His recent connection to 2020health is not severed and he remains a frequent guest speaker at events hosted by the think tank such as this one on further cuts to the NHS, an invitation only event.
In his opening speech on the opening day of the Health bill in the Lords, Earl Howe said “We will support an active role for the independent sector working alongside the NHS in the provision of care” This ‘active role’ included his attendance at a top-level meeting with a healthcare lobby group one year before his opening speech in the House of Lords.
In October 2010, Earl Howe, alongside Simon Burns (the then Minister for Health), and Andrew Lansley’s Special Advisor, Bill Morgan, attended two meetings with a private healthcare lobby group, the NHS Partners Network (NHSPN). These meetings one of which included a Care UK representative came to light following the discovery of a document written by the NHSPN, which revealed the discussions took place three months before the Health and Social Care bill was introduced to parliament.
The purpose of the discussion, according to the document, was to give members an opportunity to ‘express their support for the policy of ‘Any Willing Provider’, which became ‘Any Qualified Provider’, and to give those present a chance to express any ‘concerns about whether a level playing field would truly be created’. Furthermore, the lobby group was informed that the government felt as if opposition to the ‘independent’ sector from GP commissioners would likely be ‘short-term’ and ‘dissipate’ in the future.
What was said is unclear, although meeting notes were taken and although visible from the NHS Partners Network’s website they were security protected for their corporate health members only. This restriction meant the members had privy to a key meeting in which information was discussed before both parliament and the general public.

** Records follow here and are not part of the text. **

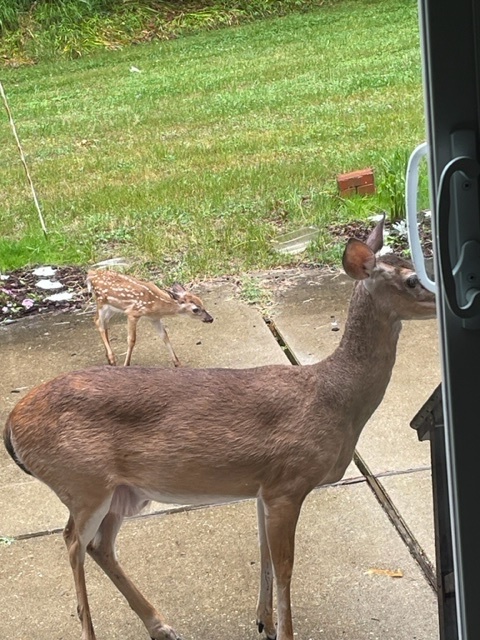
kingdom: Animalia
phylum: Chordata
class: Mammalia
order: Artiodactyla
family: Cervidae
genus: Odocoileus
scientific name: Odocoileus virginianus
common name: White-tailed deer
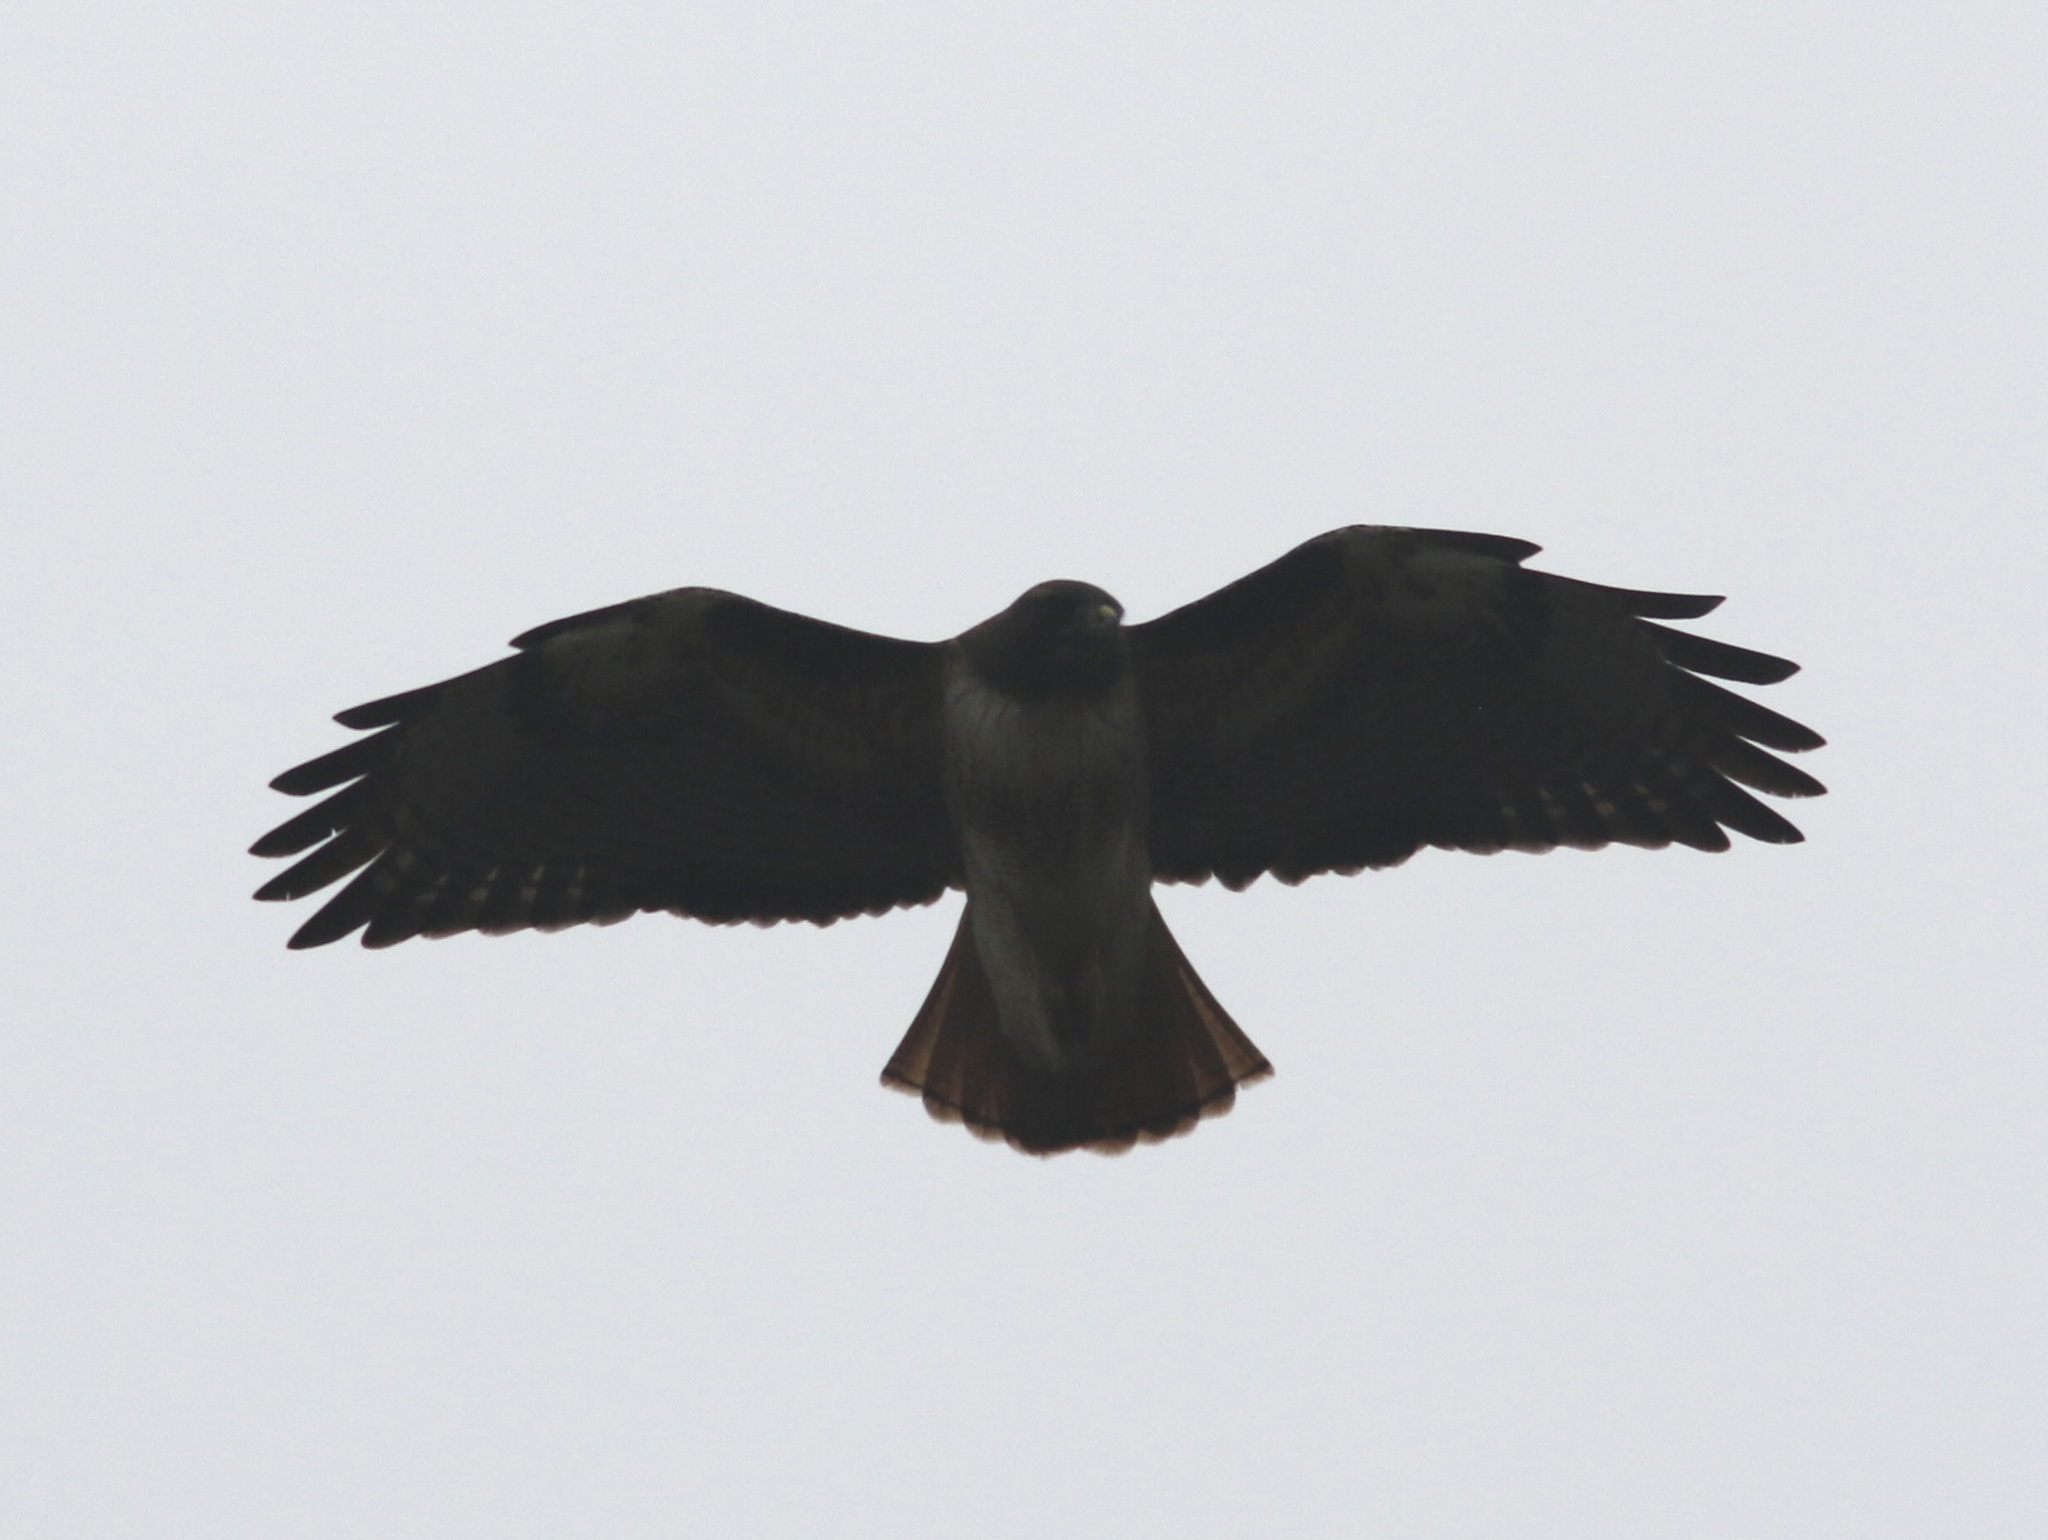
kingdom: Animalia
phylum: Chordata
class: Aves
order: Accipitriformes
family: Accipitridae
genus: Buteo
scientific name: Buteo jamaicensis
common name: Red-tailed hawk
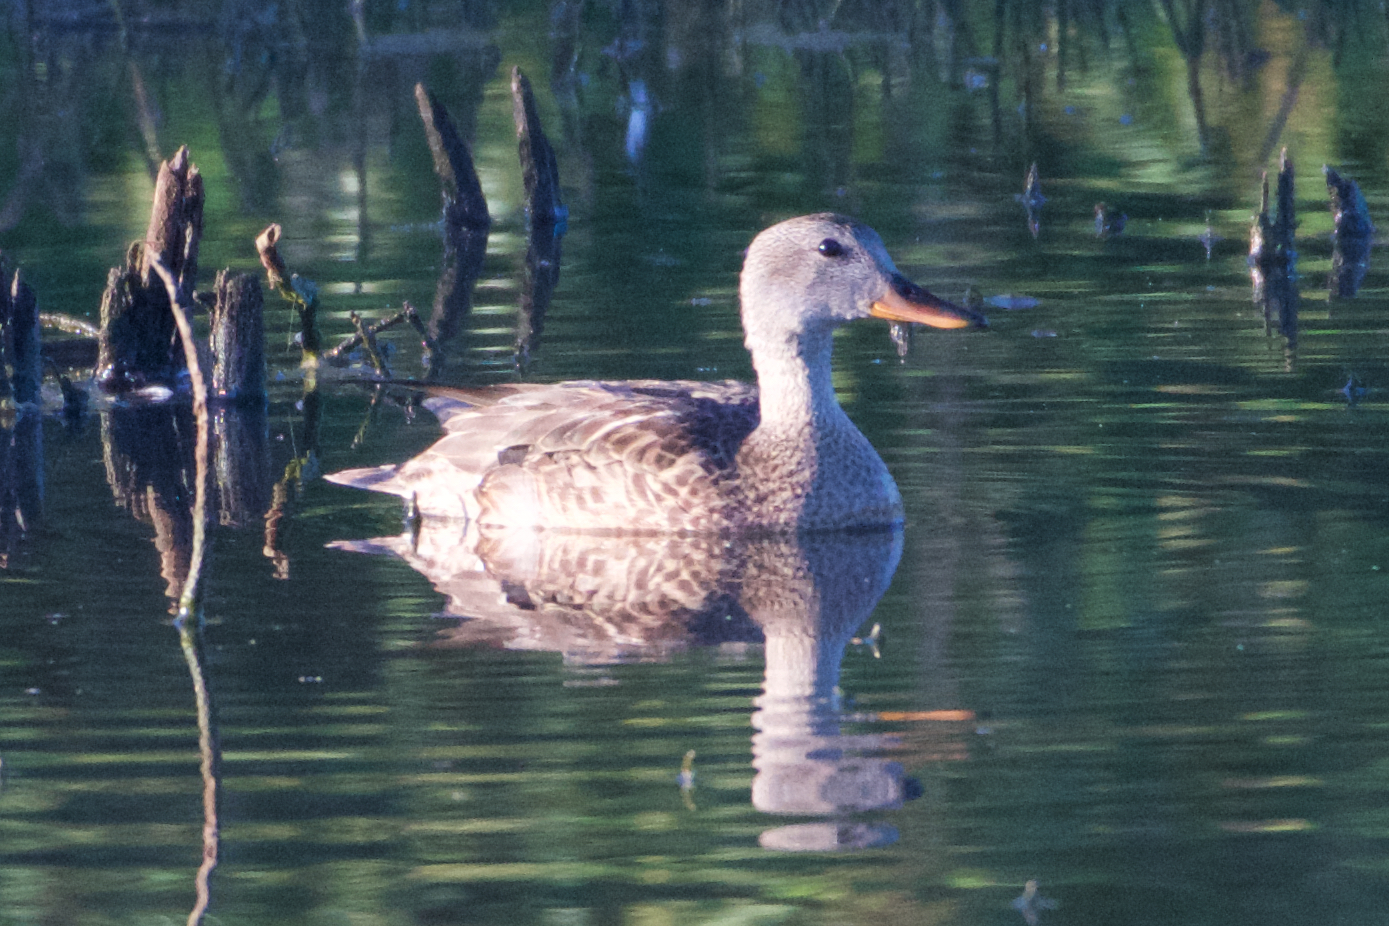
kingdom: Animalia
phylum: Chordata
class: Aves
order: Anseriformes
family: Anatidae
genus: Mareca
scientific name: Mareca strepera
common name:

Rules – not fit for purpose
The rules that the Lords have to abide by are plentiful, but under their Code of Conduct, it states that patrons ‘should not be registered’. Although it continues ‘There may however be occasions on which such interests should be declared.’ The Code of Conduct also states that Members must “declare when speaking in the House, or communicating with ministers or public servants, any interest which is a relevant interest in the context of the debate or the matter under discussion.”
However, if his patronage was not a conflict of interest worth mentioning, then why give it up upon the general election? The rules may be lax on this matter but surely his patronage of an organisation headed at the time by an individual in charge of a private health insurance body, which openly supports increased private healthcare involvement in the NHS warrants registration in his interests. Earl Howe was instrumental in aiding the pro-market Health and Social Care bill into Act. Lord Warner, the Labour former health minister, said “his silky skills got the bill through”.
What difference would it have made if his fellow peers had known about his patronage is unclear but they deserved to know; as too did the public. Thanks to flaws in the rules, his omission it would seem was one of choice, as was his decision to go to a meeting with private healthcare to reassure them before parliament saw the bill. All this raises further questions about what Earl Howe’s true intentions were behind his support for the Health and Social Care bill and may well bring his expulsion from the Royal College of Physicians back for discussion.